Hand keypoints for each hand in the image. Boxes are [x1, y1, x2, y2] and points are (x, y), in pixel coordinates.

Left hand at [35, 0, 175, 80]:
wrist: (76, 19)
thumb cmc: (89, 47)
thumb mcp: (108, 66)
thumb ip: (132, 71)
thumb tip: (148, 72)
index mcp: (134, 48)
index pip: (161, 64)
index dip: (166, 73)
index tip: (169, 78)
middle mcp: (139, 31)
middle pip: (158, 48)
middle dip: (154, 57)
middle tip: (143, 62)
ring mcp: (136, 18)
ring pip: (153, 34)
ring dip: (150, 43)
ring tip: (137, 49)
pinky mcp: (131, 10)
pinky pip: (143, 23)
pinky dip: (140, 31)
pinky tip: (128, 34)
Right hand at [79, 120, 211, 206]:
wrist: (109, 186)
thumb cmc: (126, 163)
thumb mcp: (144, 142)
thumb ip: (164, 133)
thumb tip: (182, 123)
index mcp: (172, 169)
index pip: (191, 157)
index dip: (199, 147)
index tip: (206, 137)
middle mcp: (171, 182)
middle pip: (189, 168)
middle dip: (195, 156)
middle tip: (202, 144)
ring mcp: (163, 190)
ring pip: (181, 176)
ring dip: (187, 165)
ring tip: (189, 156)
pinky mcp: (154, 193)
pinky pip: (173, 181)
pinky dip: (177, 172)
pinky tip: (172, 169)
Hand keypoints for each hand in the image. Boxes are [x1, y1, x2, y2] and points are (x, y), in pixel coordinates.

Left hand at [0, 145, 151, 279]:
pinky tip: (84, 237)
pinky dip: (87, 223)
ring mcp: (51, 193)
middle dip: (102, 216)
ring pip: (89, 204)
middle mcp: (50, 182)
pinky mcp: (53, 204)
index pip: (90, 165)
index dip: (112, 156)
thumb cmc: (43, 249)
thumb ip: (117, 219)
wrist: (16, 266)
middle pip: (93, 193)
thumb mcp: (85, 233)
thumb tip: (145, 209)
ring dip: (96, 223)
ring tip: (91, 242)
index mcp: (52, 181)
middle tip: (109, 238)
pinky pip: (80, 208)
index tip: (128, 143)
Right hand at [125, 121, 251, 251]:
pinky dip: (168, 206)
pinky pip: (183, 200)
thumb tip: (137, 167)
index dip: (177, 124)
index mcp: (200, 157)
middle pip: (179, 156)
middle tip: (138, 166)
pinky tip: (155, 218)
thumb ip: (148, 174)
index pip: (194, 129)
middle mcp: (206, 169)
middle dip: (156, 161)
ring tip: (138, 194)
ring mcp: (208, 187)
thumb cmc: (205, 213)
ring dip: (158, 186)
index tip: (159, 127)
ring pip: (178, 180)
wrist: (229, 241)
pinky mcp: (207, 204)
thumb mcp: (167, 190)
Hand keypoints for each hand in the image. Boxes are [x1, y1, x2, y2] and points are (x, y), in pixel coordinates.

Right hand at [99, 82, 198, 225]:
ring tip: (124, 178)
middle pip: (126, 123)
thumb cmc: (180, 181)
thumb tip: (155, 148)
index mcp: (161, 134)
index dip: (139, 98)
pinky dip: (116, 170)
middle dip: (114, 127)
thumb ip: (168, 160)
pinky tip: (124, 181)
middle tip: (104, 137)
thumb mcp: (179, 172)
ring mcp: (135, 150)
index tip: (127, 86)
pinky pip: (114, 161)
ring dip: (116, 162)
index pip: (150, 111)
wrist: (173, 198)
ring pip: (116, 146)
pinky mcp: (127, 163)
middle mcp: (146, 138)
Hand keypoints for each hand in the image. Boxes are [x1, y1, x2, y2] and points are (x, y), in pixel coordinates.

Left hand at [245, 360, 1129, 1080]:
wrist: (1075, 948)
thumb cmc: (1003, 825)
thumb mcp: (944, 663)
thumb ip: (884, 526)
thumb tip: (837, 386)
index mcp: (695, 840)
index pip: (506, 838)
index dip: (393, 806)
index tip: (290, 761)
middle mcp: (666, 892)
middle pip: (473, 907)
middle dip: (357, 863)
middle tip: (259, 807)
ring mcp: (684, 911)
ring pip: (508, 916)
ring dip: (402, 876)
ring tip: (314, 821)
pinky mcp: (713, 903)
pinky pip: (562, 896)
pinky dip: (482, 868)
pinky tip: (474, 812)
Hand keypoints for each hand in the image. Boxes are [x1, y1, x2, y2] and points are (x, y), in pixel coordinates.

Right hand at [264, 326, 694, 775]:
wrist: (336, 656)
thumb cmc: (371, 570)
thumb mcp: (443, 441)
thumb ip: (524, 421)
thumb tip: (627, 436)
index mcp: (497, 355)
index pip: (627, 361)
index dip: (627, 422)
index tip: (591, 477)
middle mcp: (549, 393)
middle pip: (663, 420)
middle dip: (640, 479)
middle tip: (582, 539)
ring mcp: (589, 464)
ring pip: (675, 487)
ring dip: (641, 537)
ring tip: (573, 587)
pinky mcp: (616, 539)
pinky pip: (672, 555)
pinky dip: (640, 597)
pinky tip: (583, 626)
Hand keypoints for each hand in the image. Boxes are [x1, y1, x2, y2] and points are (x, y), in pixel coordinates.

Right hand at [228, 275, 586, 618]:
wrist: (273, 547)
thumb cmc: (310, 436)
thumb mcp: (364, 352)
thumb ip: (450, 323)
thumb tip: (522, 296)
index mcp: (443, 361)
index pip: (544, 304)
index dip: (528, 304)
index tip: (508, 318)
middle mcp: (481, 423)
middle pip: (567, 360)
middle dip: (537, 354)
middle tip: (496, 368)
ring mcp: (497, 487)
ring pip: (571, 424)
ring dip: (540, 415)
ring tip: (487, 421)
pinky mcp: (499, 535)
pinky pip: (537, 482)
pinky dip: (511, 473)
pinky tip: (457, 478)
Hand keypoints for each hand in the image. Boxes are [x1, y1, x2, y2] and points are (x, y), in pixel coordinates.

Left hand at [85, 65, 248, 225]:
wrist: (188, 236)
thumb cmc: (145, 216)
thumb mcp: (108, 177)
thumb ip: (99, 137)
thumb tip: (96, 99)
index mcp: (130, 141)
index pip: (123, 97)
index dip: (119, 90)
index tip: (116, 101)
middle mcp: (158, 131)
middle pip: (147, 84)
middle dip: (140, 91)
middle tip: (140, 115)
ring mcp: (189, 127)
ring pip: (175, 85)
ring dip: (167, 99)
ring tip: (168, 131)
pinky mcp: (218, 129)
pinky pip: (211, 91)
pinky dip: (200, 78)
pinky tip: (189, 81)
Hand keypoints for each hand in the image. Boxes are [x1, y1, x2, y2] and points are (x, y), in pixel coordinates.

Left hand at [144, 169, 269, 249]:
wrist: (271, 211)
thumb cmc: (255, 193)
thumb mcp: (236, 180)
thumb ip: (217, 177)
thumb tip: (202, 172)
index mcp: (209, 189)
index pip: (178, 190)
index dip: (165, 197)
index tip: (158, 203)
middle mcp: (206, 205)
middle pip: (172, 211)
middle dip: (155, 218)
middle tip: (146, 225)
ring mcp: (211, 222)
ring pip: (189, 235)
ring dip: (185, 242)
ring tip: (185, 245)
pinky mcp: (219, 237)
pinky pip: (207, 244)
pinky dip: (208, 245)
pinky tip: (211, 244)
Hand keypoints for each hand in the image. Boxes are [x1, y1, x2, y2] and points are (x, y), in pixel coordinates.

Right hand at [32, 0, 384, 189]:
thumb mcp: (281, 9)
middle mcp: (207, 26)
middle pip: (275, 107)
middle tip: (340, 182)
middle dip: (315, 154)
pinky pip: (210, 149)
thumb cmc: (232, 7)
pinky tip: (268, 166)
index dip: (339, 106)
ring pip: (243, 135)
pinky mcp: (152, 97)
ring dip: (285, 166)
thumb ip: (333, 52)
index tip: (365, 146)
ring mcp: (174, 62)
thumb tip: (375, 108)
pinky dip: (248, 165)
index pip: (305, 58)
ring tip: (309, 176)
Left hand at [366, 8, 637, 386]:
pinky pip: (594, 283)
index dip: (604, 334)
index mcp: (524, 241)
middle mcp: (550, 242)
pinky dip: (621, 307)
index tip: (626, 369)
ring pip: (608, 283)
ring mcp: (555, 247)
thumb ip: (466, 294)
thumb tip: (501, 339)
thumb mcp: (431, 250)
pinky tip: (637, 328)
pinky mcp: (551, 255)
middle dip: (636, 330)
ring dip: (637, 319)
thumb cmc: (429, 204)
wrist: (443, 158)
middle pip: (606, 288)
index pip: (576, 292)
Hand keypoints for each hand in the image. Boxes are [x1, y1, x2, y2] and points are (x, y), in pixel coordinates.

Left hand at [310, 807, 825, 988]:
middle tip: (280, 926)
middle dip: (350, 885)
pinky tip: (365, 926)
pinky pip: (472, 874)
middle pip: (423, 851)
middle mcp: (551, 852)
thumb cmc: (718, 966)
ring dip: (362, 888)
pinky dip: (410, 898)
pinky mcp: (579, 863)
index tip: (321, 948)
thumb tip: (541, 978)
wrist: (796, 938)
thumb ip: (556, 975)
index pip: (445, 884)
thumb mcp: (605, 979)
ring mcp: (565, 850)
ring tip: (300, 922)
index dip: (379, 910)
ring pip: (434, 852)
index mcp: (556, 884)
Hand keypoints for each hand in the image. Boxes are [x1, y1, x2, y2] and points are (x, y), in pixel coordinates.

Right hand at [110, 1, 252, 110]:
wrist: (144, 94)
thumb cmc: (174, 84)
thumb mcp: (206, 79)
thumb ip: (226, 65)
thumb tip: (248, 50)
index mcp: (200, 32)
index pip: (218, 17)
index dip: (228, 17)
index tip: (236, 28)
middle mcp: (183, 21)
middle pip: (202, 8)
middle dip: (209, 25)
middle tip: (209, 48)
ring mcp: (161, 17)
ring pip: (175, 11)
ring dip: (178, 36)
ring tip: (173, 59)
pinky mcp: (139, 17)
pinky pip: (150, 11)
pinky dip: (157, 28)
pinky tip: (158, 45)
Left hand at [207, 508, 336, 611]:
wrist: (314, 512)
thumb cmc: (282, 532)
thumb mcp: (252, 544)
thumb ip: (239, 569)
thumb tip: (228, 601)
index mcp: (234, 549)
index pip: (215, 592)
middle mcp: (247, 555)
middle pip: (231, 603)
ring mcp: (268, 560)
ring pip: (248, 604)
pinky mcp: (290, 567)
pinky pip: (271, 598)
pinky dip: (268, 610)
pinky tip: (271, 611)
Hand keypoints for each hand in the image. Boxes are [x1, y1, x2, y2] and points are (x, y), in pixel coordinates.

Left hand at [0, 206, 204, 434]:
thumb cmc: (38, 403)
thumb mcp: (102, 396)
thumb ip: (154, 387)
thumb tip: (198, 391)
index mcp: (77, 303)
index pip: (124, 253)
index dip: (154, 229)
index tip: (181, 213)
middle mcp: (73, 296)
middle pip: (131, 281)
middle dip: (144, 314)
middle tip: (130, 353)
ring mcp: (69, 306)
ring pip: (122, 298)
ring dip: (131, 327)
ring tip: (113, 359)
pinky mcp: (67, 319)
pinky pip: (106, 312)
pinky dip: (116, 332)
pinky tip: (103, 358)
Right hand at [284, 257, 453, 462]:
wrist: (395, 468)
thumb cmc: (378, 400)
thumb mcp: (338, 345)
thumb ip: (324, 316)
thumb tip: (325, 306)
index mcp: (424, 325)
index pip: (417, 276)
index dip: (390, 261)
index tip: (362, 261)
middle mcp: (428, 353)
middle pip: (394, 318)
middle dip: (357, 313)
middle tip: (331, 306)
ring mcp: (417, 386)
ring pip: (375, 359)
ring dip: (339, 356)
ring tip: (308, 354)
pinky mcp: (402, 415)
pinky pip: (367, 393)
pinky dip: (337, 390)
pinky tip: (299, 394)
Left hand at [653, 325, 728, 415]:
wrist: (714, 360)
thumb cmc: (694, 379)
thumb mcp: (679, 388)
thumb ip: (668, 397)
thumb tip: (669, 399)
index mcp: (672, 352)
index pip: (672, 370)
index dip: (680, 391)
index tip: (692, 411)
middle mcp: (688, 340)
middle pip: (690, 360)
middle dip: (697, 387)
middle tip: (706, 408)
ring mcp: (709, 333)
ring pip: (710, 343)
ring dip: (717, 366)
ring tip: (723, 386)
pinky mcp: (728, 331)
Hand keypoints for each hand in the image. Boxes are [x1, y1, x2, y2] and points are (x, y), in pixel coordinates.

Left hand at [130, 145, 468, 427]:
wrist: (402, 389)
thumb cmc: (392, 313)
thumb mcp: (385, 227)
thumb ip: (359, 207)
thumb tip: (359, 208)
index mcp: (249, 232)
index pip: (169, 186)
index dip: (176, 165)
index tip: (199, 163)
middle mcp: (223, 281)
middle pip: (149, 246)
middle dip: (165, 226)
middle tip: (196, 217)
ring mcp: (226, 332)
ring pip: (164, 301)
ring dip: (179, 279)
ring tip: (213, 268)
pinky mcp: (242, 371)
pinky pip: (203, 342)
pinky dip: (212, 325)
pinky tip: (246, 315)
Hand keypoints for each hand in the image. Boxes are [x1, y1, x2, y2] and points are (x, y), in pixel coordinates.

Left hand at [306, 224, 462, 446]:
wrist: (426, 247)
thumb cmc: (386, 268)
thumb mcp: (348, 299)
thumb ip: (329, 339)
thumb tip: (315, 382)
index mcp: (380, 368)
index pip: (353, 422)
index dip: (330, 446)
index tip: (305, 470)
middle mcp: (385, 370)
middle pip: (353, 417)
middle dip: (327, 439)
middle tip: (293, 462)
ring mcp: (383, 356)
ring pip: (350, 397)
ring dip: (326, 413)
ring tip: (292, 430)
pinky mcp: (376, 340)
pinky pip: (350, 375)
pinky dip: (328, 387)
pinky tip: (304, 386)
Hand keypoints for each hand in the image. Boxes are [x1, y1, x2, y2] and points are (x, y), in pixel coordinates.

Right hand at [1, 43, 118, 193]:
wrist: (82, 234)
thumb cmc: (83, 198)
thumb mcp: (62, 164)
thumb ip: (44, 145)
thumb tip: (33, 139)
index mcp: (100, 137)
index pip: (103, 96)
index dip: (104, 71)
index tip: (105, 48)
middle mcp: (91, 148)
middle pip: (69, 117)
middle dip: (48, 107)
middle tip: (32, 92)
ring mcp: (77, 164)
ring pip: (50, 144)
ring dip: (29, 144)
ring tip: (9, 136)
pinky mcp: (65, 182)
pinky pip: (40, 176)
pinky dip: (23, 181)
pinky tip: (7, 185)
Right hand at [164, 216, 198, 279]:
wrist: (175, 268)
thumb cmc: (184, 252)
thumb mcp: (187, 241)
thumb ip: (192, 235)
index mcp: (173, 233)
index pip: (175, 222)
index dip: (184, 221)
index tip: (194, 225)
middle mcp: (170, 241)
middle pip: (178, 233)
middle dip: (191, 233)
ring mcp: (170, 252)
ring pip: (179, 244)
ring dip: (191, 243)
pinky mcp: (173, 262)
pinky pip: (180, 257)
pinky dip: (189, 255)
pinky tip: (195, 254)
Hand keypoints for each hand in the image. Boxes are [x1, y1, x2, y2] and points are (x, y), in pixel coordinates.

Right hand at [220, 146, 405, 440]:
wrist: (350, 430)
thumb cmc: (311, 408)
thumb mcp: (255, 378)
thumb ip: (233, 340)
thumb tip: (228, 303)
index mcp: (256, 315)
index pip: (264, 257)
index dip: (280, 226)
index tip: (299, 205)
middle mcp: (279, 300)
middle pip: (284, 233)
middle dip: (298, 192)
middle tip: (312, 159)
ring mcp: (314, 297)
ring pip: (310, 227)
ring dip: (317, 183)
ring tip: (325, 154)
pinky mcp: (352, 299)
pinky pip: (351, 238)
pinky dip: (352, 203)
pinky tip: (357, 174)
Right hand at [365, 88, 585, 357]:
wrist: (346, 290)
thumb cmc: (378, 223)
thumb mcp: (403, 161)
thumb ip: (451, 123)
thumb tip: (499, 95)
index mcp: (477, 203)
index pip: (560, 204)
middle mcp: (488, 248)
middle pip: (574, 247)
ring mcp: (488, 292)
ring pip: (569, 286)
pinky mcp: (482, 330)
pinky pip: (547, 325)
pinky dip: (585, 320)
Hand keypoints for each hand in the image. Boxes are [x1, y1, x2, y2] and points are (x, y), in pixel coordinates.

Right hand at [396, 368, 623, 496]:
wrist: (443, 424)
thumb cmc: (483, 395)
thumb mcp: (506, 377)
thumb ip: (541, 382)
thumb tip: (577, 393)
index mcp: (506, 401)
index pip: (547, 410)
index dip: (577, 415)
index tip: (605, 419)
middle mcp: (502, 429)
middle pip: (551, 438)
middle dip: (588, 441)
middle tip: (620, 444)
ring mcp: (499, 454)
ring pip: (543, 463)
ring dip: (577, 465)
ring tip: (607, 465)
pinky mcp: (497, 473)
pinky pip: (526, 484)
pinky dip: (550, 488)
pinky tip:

***

> **WHAT YOU HAVE TO DO**:
Restate the records above verbatim up to and including the line containing "middle tip: (143, 62)".

> **RESULT OF THIS EXERCISE**:
Hand keypoints for each hand in the image. Boxes are [x1, y1, x2, y2] and points are (x, y), in pixel coordinates.

Left hand at [35, 0, 175, 80]:
wrist: (76, 19)
thumb cmc: (89, 47)
thumb mcp: (108, 66)
thumb ip: (132, 71)
thumb tip: (148, 72)
index mcp: (134, 48)
index pip: (161, 64)
index dip: (166, 73)
index tip: (169, 78)
middle mcp: (139, 31)
middle pip: (158, 48)
middle dip: (154, 57)
middle tip: (143, 62)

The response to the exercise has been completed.